The statement further said the project was expected to contribute to human capital development by electrifying public health centers and schools, which were needed to improve health and education outcomes.
It also said the project would support job creation.
”For instance, it will apply in farming communities which can use solar water pumps for irrigation, solar milling equipment for product transformation and solar refrigerators to bring products to market.
”The project will support the small and innovative business enterprises through solar home systems and will make an impact in economic recovery, following the coronavirus pandemic,” it stated.
The statement noted that through the additional funding and restructuring, the ECOWAS had been appointed as a new implementing agency of the project, which would work on developing a regional market and supporting activities for entrepreneurs.
It added that the ECOWAS would coordinate the project activities with the West African Development Bank (BOAD), the other implementing agency of the project, which would support the provision of a line of credit with commercial banks operating in the sub-region.
Meanwhile Ms Deborah Wetzel, World Bank Director of Regional Integration for Sub-Saharan Africa, the Middle East, and Northern Africa, noted that the stand-alone solar systems had a large market potential in Western and Central Africa including the Sahel.
She, however, said that investments in off-grid solutions had lagged behind in the sub-region.

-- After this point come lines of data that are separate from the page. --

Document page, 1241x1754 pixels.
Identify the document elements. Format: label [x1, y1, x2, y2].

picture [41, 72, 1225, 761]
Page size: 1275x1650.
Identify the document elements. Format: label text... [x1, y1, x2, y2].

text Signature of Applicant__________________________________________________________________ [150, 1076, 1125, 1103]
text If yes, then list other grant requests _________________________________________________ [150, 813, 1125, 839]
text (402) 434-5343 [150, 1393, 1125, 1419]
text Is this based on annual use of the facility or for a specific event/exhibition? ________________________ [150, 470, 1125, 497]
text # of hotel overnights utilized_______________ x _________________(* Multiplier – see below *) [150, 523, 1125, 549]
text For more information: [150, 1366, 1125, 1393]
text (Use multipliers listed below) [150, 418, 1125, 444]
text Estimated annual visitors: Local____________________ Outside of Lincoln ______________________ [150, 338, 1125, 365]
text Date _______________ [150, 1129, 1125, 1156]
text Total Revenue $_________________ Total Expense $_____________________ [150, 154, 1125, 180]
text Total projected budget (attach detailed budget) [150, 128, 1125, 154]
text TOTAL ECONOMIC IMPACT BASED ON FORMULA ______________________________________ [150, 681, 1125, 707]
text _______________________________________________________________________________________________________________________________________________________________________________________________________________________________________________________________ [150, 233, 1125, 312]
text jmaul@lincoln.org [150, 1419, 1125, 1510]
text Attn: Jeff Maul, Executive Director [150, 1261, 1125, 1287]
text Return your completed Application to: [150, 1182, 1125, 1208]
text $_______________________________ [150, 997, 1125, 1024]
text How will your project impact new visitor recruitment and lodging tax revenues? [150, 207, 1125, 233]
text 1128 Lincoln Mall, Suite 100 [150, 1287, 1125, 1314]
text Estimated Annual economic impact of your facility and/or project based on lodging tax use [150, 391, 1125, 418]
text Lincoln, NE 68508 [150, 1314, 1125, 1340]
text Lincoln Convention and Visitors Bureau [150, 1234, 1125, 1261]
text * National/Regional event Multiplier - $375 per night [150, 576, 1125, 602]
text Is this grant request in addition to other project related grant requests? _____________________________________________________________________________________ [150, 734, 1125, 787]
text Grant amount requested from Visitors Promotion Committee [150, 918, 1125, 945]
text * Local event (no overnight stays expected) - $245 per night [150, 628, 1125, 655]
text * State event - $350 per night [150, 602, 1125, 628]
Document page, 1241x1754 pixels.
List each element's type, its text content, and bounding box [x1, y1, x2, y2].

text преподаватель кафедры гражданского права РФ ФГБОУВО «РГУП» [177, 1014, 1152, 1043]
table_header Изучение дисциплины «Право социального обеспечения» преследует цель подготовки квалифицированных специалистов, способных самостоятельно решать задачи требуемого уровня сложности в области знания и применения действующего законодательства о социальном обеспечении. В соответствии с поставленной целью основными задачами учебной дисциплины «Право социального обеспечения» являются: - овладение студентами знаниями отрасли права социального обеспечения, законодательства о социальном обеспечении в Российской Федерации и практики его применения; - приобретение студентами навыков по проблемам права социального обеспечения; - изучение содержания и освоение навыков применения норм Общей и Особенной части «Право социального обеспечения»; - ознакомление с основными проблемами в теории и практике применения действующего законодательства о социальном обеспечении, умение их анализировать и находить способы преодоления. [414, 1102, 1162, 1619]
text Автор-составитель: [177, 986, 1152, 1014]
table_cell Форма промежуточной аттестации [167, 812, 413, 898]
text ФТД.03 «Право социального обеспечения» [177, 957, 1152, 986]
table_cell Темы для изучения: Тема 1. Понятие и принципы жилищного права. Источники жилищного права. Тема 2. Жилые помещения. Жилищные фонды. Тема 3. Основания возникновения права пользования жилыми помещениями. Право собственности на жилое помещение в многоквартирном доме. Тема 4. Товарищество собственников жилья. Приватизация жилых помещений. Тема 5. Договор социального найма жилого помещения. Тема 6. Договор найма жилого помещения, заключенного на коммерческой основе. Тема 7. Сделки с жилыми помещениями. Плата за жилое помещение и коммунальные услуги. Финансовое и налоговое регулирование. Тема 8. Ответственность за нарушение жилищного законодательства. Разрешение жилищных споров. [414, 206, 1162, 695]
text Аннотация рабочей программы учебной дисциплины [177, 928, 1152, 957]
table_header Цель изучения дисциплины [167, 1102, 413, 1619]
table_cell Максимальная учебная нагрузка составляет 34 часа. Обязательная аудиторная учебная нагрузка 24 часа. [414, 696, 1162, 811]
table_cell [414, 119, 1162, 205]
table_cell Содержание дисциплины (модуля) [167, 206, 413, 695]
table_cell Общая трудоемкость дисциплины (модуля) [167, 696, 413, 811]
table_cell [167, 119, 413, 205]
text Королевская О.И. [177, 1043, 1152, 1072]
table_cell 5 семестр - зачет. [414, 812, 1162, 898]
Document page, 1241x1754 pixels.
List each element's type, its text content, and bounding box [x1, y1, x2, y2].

”The new financing will help address the important growth in demand for reliable electricity and will help create jobs for the millions of people currently living without an electricity connection or with unreliable supply.”It will also help businesses and public institutions that will use modern stand-alone solar systems to improve their living standards and economic activities,” she said.
IDA, which was established in 1960, assists the world’s poorest countries by providing grants and low to zero-interest loans for projects and programs that boosted economic growth.
It reduced poverty and improved the lives of the poor.